There are a lot of local foundations, namely Busan Creative Community Foundation, and one of them used to run Songjeong Station, which is no more a station now but a gallery. They did a sloppy job, not being able to reflect how the community is like. Some of the local residents wanted to run it themselves. Although Songjeong is known for surfing in Korea, people living there are not necessarily fond of it. On the other hand, when most of the people from outside the community think of the place, they think about surfing. You can’t deny how things actually are.

Since I am the head of the Korea Surfing Association and I know a few respectable people in the neighborhood, they contacted me for help. “Hey, let’s do some business together. BCCF is running Songjeong Station, but we’re going to offer to run it instead.” So I did some case-studies of seaside towns overseas known for surfing: how some of the buildings and venues there are utilized. I also prepared the presentation materials. I continued to do that for 2 to 3 years.
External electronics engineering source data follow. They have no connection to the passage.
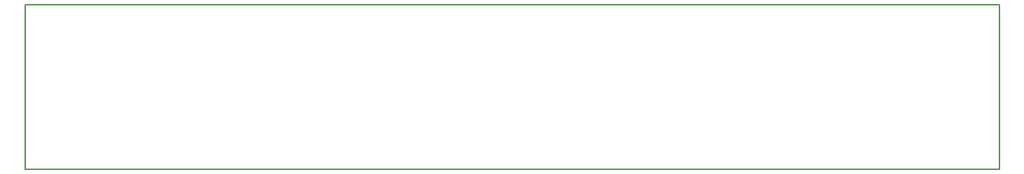
<source format=gbr>
G04 DipTrace 3.0.0.2*
G04 BoardOutline.gbr*
%MOIN*%
G04 #@! TF.FileFunction,Profile*
G04 #@! TF.Part,Single*
%ADD11C,0.005512*%
%FSLAX26Y26*%
G04*
G70*
G90*
G75*
G01*
G04 BoardOutline*
%LPD*%
X393701Y393701D2*
D11*
X5163701D1*
Y1203701D1*
X393701D1*
Y393701D1*
M02*

</source>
Take a look at Trestles, California for example. The place is wellknown for the railroad there, so they make a trophy out of the railway for the Trestles Surf Competition. It’s about getting the features of the town and combining them with surfing. But the elder citizens are not familiar with the idea. Doing that kind of work together eventually led us to founding a residents’ community called Padosori Songjeong, for running Songjeong Station together. It gained momentum, and we earned the rights to run the station while BCCF stepped out. Again, however, the elderlies didn’t exactly have a job cut out for them for the project.

But one of them, born and raised in Songjeong, was a metal worker, so it was decided we’d organize his exhibition. Then it was my turn to come up with something trendy, not necessarily surfing. That’s how I began this exhibition.

The first exhibition was about the history of surfing in Songjeong. It goes back up nearly two decades. I have been keeping a huge album with all sorts of pictures from old blogs, BBS, communities, old and new. I got them printed and put up for display.

Although I’m the curator for this exhibition, I also wanted to do something with my own business Antidote which is now 10 years old. I thought a lot about what to do for the 10th anniversary event. I identify my company with surfing, not street fashion; so, I wanted to do something about surfing. That’s when Han-muk came to my thoughts. He passed away shortly after I started Antidote, so it was his 10th anniversary in a way as well. Surfing has really caught up these days, and there are tonnes of people coming to Songjeong to surf. But none of them know him.

When he passed away, I had made a promise to myself that I’ll let people know about him someday, and I’m going to keep the surfing scene in Korea growing. 10 years had passed since then, and the dots somehow got connected: Antidote’s anniversary, Hanmuk’s anniversary and the exhibition. Organizing the exhibition didn’t take too long, about a month or so.

All the surfboards are courtesy of the surfers, and Kyung-sik Min of Surfgym had Han-muk’s old board, the one with his name on it.

Let me tell you a bit about Han-muk Jeong. He was the best surfer in the early days of the surfing scene in Korea, who also exceled in competitions. He was a leader material. All the older surfers you see nowadays looked up to him. As for me, him and I had a rivalry going on between us. You see, I was better with younger surfers. Han-muk was the one who came up with the idea of creating KSA. I strongly argued against it. I said, “we’re not even good at surfing, and you’re already trying to factionalize the scene by creating a group with older people.” Boy, how much I hated it. Han-muk was the coolest, purest surfer I knew and that’s why I loved him. And I despised him for doing such a thing, founding association. Han-muk killed himself the day before KSA got granted. I don’t know. I still wonder why he did it.

Some time had passed before the executives of the association came to me and suggested I become their executive director. They told me, “Han-muk founded this association, and now he’s gone. The seat is empty, and we need someone to lead us. We think you’re the man for the job.” I gave it a long and hard thought before accepting it. Han-muk has passed the KSA on to me. It’s ironical when you think about how much I was against it.

Now, there are those who complain by asking, “since when Songjeong Station became a surfing shop?” We’ve also shown videos at the exhibition. Since it’s mostly about surfing, I understand the people in the neighborhood might feel like they got the station taken away by surfers. We’ll continue to think about the ways surfers can overcome negative impressions and give back to the community and help its growth.